Las Vegas home prices rise again, another all-time high

A sign advertises a home for sale in Southern Highlands, Thursday, Jan. 9, 2020.

There seems to be no stopping the soaring existing home prices in the Las Vegas area.

The median sale price for a home in Las Vegas rocketed to $363,000 in March, another new all-time record, according to the Las Vegas Realtors trade group.

The figure represented a 14% jump from March 2020 and a month-over-month increase of 2% from February’s median price of $355,000.

Aldo Martinez, president of the LVR, said in a news release that it’s likely the ceiling hasn’t been reached.

“At the rate we’re going, we could see even greater gains in home prices and sales next month, since the housing market stalled briefly last April before roaring back since then,” Martinez said.

The median price for a condo or townhome in Las Vegas was $194,000 at the end of last month, up 5% from March 2020.

Martinez said a tight housing supply in the area continues to present a challenge for potential buyers and a “rare opportunity for sellers.”

Martinez said the Las Vegas market had less than a one-month supply of preowned homes at the end of March, virtually unchanged from February.

A six-month supply is generally considered by industry experts to be a balanced market.

A total of 3,726 single-family homes were sold in the Las Vegas area last month, an increase of 35% from March 2020.

To further illustrate how much of a seller’s market it is, the monthly report showed that 74% of all homes sold in March were on the market for 30 days or less, an increase of 15% from March 2020.

At the end of last month, the LRV reported that 1,772 homes were listed without any offer, down 69% from March 2020.

“The pandemic has contributed to the supply shortage due in part to homeowners being out of work and therefore unable to upgrade even if they wanted to unless they could pay cash,” Martinez said. “In addition, reports for the National Association of Realtors show homeowners are staying longer in their homes.”

Martinez said research from the National Association of Realtors has shown that homeowners are staying in their residences two to four years longer than in the recent past, which, he said, could be partly attributed to lower-than-normal interest rates.

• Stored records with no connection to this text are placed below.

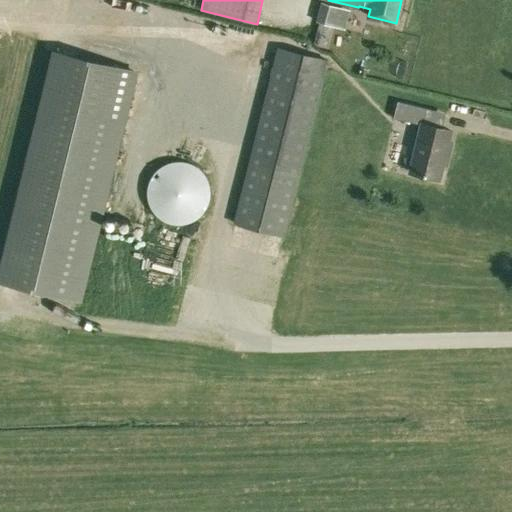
[(316,22),(333,27),(339,7),(321,2),(316,22)]
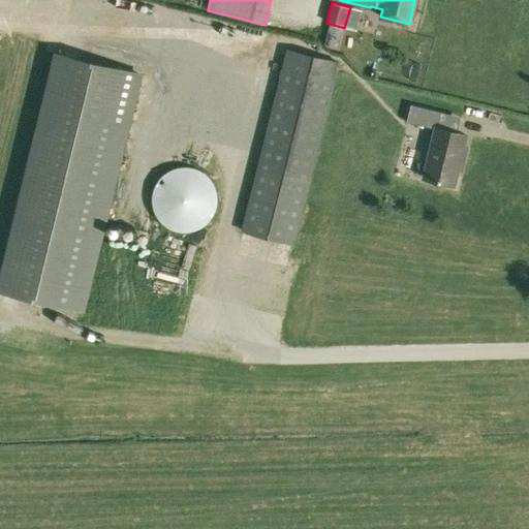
[(366,28),(381,31),(384,19),(369,16),(366,28)]
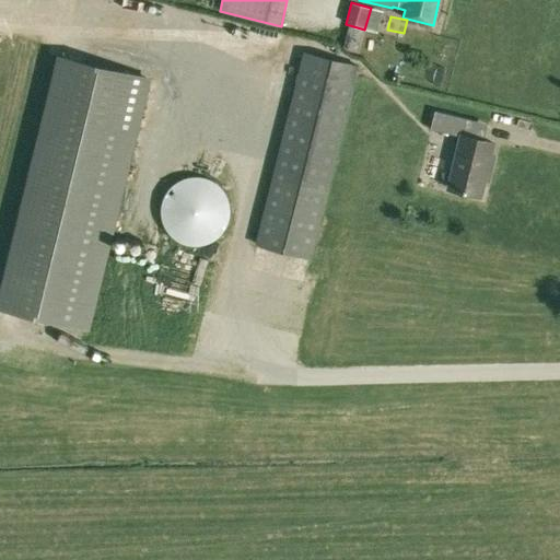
[(260,247),(311,258),(358,68),(308,56),(260,247)]
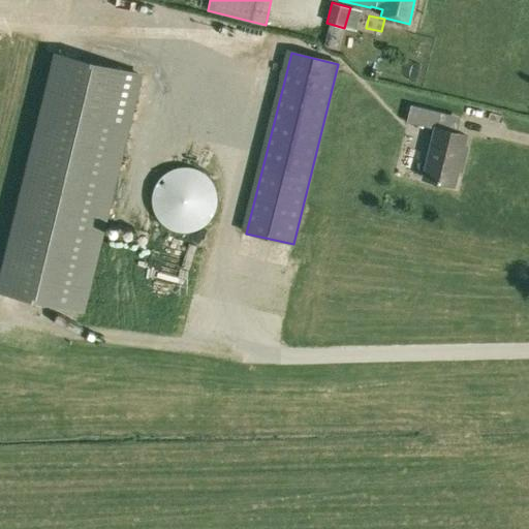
[(0,272),(0,289),(78,309),(134,76),(53,57),(0,272)]
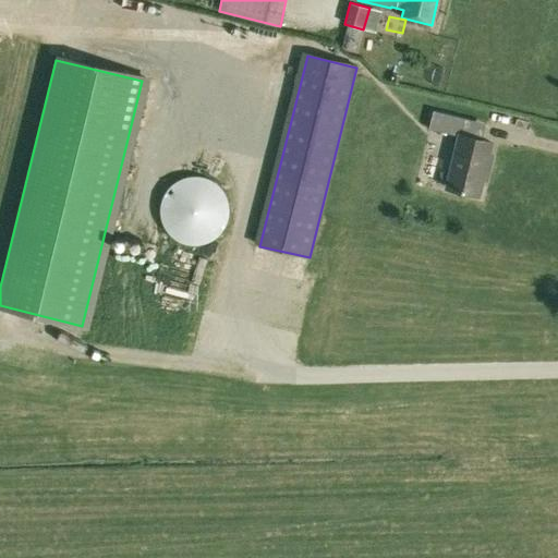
[(464,117),(434,109),(429,128),(449,132),(450,129),(461,131),(464,117)]
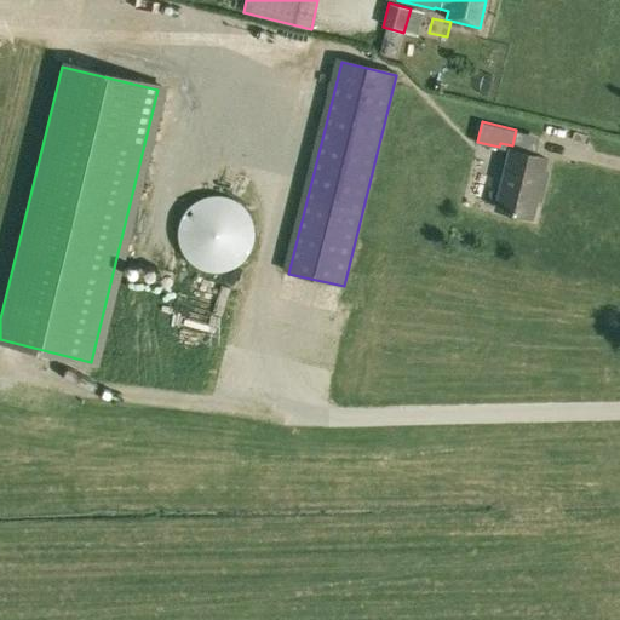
[(540,199),(544,184),(540,184),(544,171),(547,158),(535,154),(511,148),(497,208),(532,217),(537,197),(540,199)]
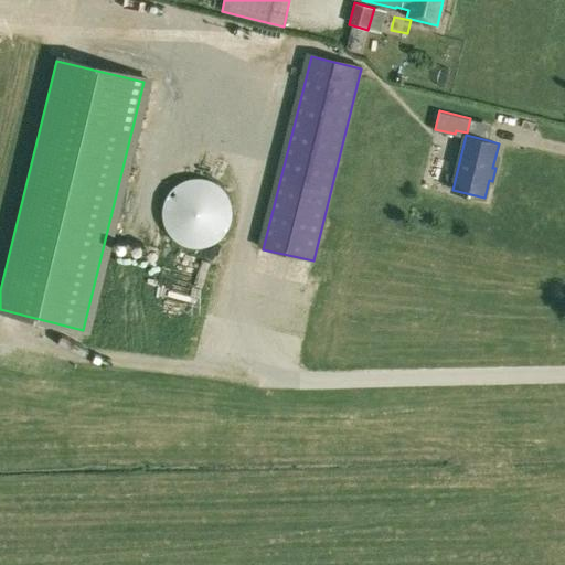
[(163,205),(163,208),(163,211),(163,214),(163,217),(163,220),(164,223),(166,226),(167,228),(169,232),(170,234),(172,236),(174,238),(177,241),(179,242),(182,244),(184,245),(188,246),(191,247),(193,247),(196,247),(200,247),(203,247),(205,246),(209,246),(212,245),(214,243),(216,242),(220,240),(222,238),(224,236),(226,234),(227,231),(228,228),(231,225),(231,223),(232,220),(233,216),(233,213),(233,211),(232,208),(232,204),(231,202),(230,199),(228,196),(227,193),(225,191),(223,189),(221,187),(219,184),(216,183),(213,182),(211,180),(208,179),(205,179),(202,178),(199,178),(196,178),(193,178),(190,179),(188,180),(184,181),(182,182),(179,183),(177,185),(174,187),(172,189),(170,191),(169,194),(167,196),(166,200),(164,202),(163,205)]
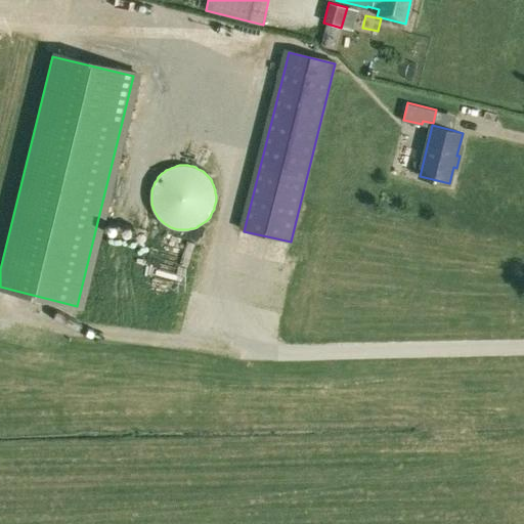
[(207,263),(224,266),(227,253),(210,250),(207,263)]
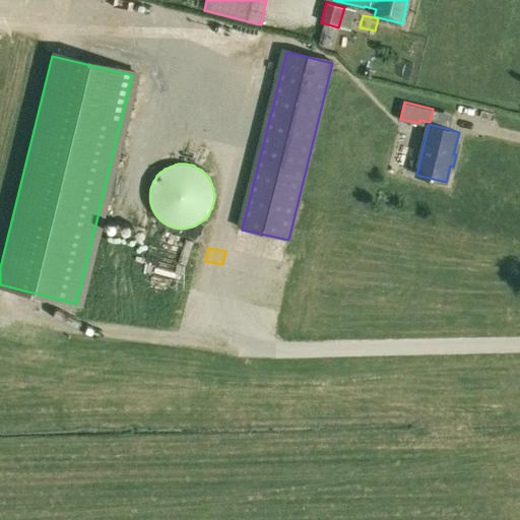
All buildings are outlined.
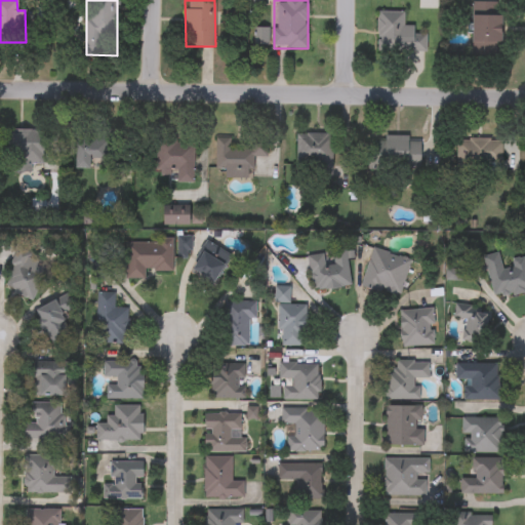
[(472,55),(473,2),(501,2),(500,55),(472,55)]
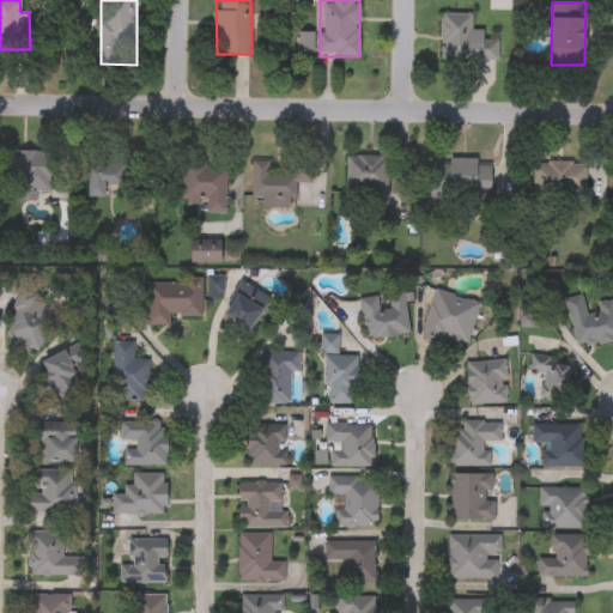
[(439,13),(472,13),(472,30),(484,30),(484,40),(497,40),(497,61),(439,61),(439,13)]
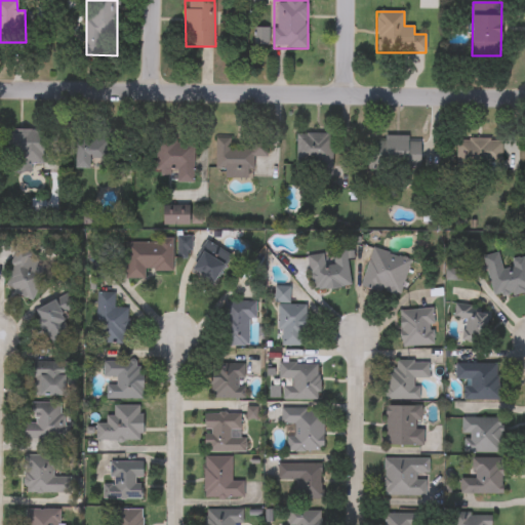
[(43,163),(4,162),(5,128),(44,129),(43,163)]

The Las Vegas housing market bottomed out in 2012 after the Great Recession, when the median price of an existing home dipped to $118,000.

At that time, the Las Vegas housing market was one of the most depressed in the United States.

The Las Vegas Realtors group, formerly known as the Greater Las Vegas Association of Realtors, was founded in 1947. It boasts over 15,000 agent members in Southern Nevada.